今年もまた繰り返すの?財政検証後の年金叩き 5年前に「答え」を書いた資料をいまだ放置
そこで、年金局は、2019年の財政検証の時に次のような資料を作っていました。
資料4では、賃金水準はいろいろとバリエーションが挙げられているわけですが、例えば今、賃金月額が32.9万円~54.9万円の夫婦世帯があるとします(『国民生活基礎調査』からのデータに基づいています)。

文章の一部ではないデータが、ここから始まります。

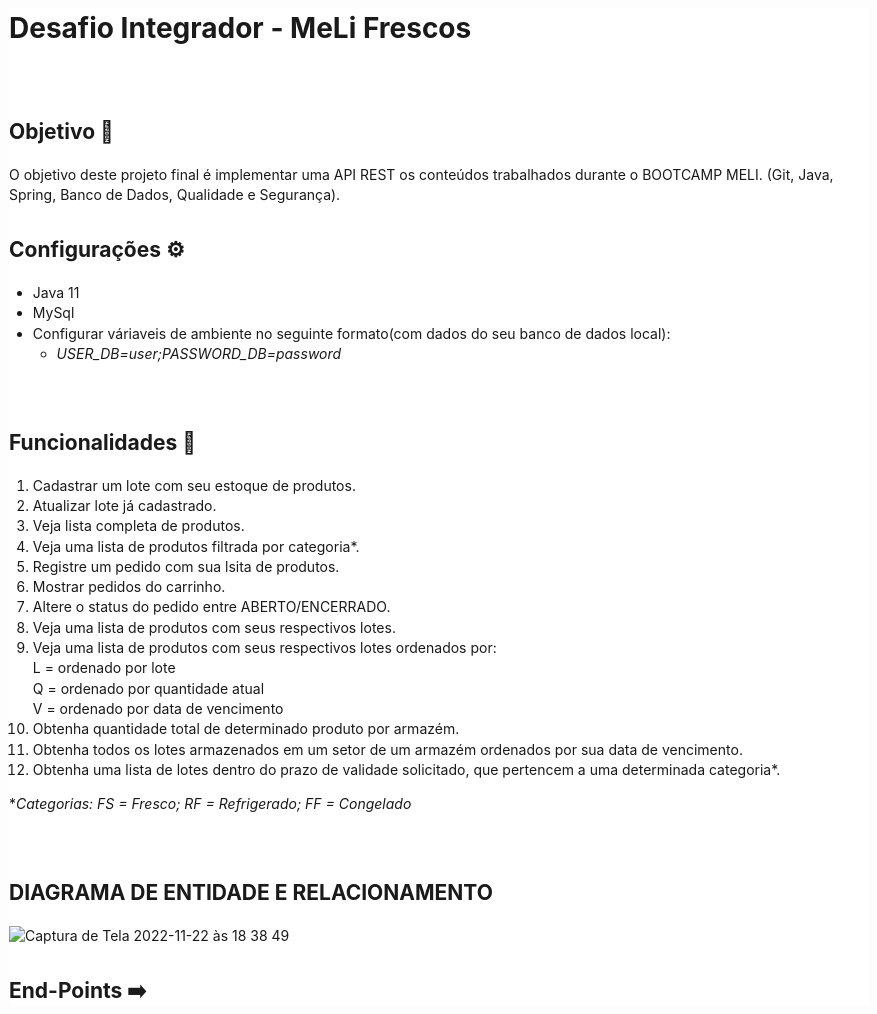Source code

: # Desafio Integrador - MeLi Frescos

<br />

## Objetivo 🚀
O objetivo deste projeto final é implementar uma API REST os conteúdos trabalhados durante o BOOTCAMP MELI. (Git, Java, Spring, Banco de Dados, Qualidade e Segurança).
<br />


## Configurações ⚙️
* Java 11
* MySql
* Configurar váriaveis de ambiente no seguinte formato(com dados do seu banco de dados local):
  * <em>USER_DB=user;PASSWORD_DB=password</em>
<br />

## Funcionalidades 🔧
1. Cadastrar um lote com seu estoque de produtos.
2. Atualizar lote já cadastrado.
3. Veja lista completa de produtos.
4. Veja uma lista de produtos filtrada por categoria*.
5. Registre um pedido com sua lsita de produtos.
6. Mostrar pedidos do carrinho.
7. Altere o status do pedido entre ABERTO/ENCERRADO.
8. Veja uma lista de produtos com seus respectivos lotes.
9. Veja uma lista de produtos com seus respectivos lotes ordenados por:\
     L = ordenado por lote\
     Q = ordenado por quantidade atual\
     V = ordenado por data de vencimento
10. Obtenha quantidade total de determinado produto por armazém.
11. Obtenha todos os lotes armazenados em um setor de um armazém ordenados por sua data de vencimento.
12. Obtenha uma lista de lotes dentro do prazo de validade solicitado, que pertencem a uma determinada categoria*.

*<em>Categorias: FS = Fresco; RF = Refrigerado; FF = Congelado</em>

<br />

## DIAGRAMA DE ENTIDADE E RELACIONAMENTO

<img width="984" alt="Captura de Tela 2022-11-22 às 18 38 49" src="https://user-images.githubusercontent.com/115089066/203426608-2266ba94-391d-4f4f-b44e-dede639c3c94.png">


<br />

## End-Points ➡️
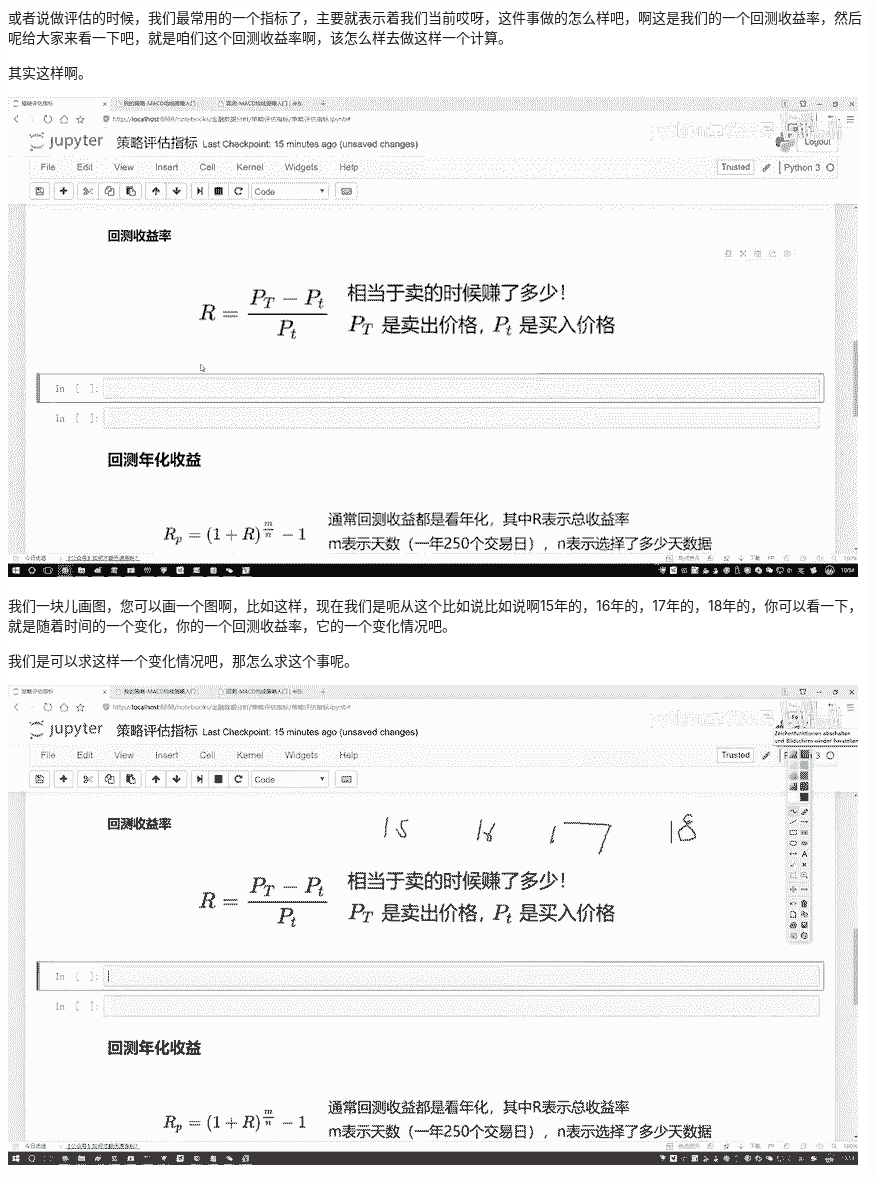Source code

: 或者说做评估的时候，我们最常用的一个指标了，主要就表示着我们当前哎呀，这件事做的怎么样吧，啊这是我们的一个回测收益率，然后呢给大家来看一下吧，就是咱们这个回测收益率啊，该怎么样去做这样一个计算。

其实这样啊。

![](img/08d61139707919c7162bfe54358392cc_27.png)

我们一块儿画图，您可以画一个图啊，比如这样，现在我们是呃从这个比如说比如说啊15年的，16年的，17年的，18年的，你可以看一下，就是随着时间的一个变化，你的一个回测收益率，它的一个变化情况吧。

我们是可以求这样一个变化情况吧，那怎么求这个事呢。

![](img/08d61139707919c7162bfe54358392cc_29.png)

この世帯は、日本の公的年金では、単身または1人分の16.5万円~27.4万円となる世帯と同等に扱われることになります。
この世帯が、40年間保険料を納めると、受け取る年金は夫婦2人分で、19.8万円~24.3万円になり、単身または1人分は、夫婦2人の半分9.9万円~12.1万円になります。
こうした賃金水準、年金の給付水準に属する世帯は、いろいろな世帯類型が考えられます。
同じ共働き世帯でも、ともに正規雇用で就労している人たちもいるでしょうし、共に正規雇用以外で就業している人もいるでしょう。また、この賃金水準に属する人たちには片働き世帯もいます。もちろん、正規雇用で就労している人も入れば、正規雇用以外で就労している人もいます。
世帯類型に関係なく保険料も給付額も平等に設定
そうした世帯類型の人たちは、世帯における1人当たり賃金水準が同じなのであれば、保険料も、年金の給付水準も、そして所得代替率も同じになるわけです。しつこいようですが、年金は、1人当たり賃金が同じならば、世帯類型とは関係なく、負担も給付も同じになるように設計されているからです。
たとえば、年金局が2019年に作った資料4によれば、賃金月額が32.9万円~54.9万円の夫婦世帯には、共働き世帯・共に正規雇用10%、共に正規雇用以外1%、共働きと正規雇用以外12%、そして片働き世帯・正規雇用で就労74%、正規雇用以外3%との世帯類型の分布があることが示されていました。同様に、単身世帯では男女別に正規雇用、正規雇用以外の割合も示されていました。
この資料は、昔とは異なり共働きの世帯が増えてきたのだから、それに合わせて年金の改革が必要だ、というようなよく聞く話、私の言う「ヒューリスティック年金論」に向けて、それは間違えていますよと言うために作られた力作だと思います。